La Sainte Coiffe de Cahors, relique de la mort et de la Résurrection

« Simon-Pierre entre dans le tombeau ; il aperçoit les linges, posés à plat, ainsi que le suaire (soudarion, en hébreu pathil) qui avait entouré la tête de Jésus, non pas posé avec les linges, mais roulé à part à sa place. »  (Jean, 20, 6-7)

La Sainte Coiffe de Cahors est vénérée depuis des siècles comme l’un des linges mortuaires de Jésus.

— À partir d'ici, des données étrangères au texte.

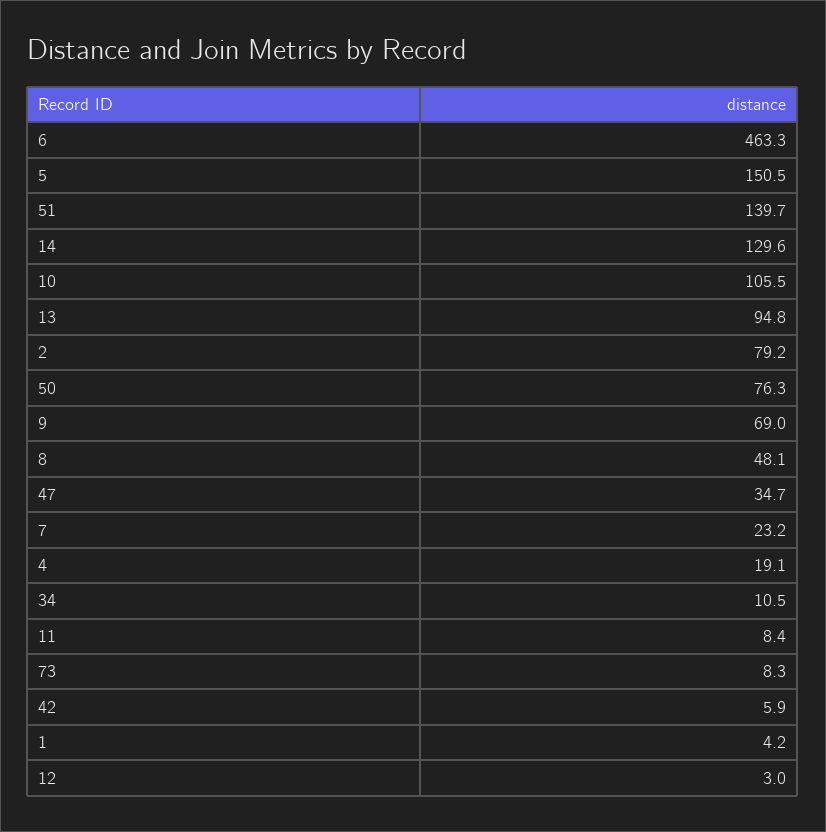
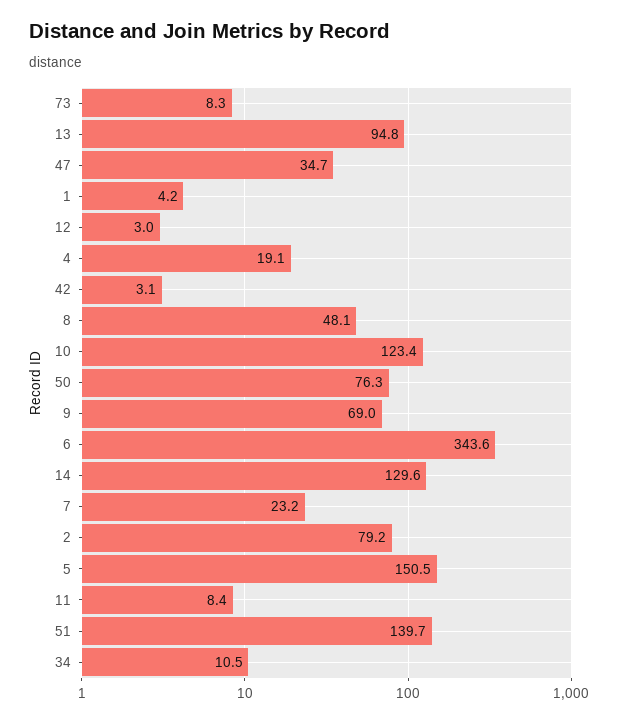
6: 463.3 -> 343.6
10: 105.5 -> 123.4
42: 5.9 -> 3.1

À cette époque, « la manière juive d’ensevelir les morts » (Jean 19, 40) était de leur couvrir la tête avec une coiffe prolongée de rubans noués sous le menton pour tenir la bouche fermée.

L’évangéliste nous dit qu’en voyant la position des linges, le disciple que Jésus aimait « vit et il crut » (Jean, 20, 8)

Ainsi la Sainte Coiffe nous rappelle la première expérience apostolique de Foi en la résurrection de Jésus, celle que vécut saint Jean devant l’absence du corps de Jésus qu’il avait lui-même mis au tombeau.

Elle dispose et invite le cœur de celui qui vient vénérer cette insigne relique à entrer dans la même expérience de Foi.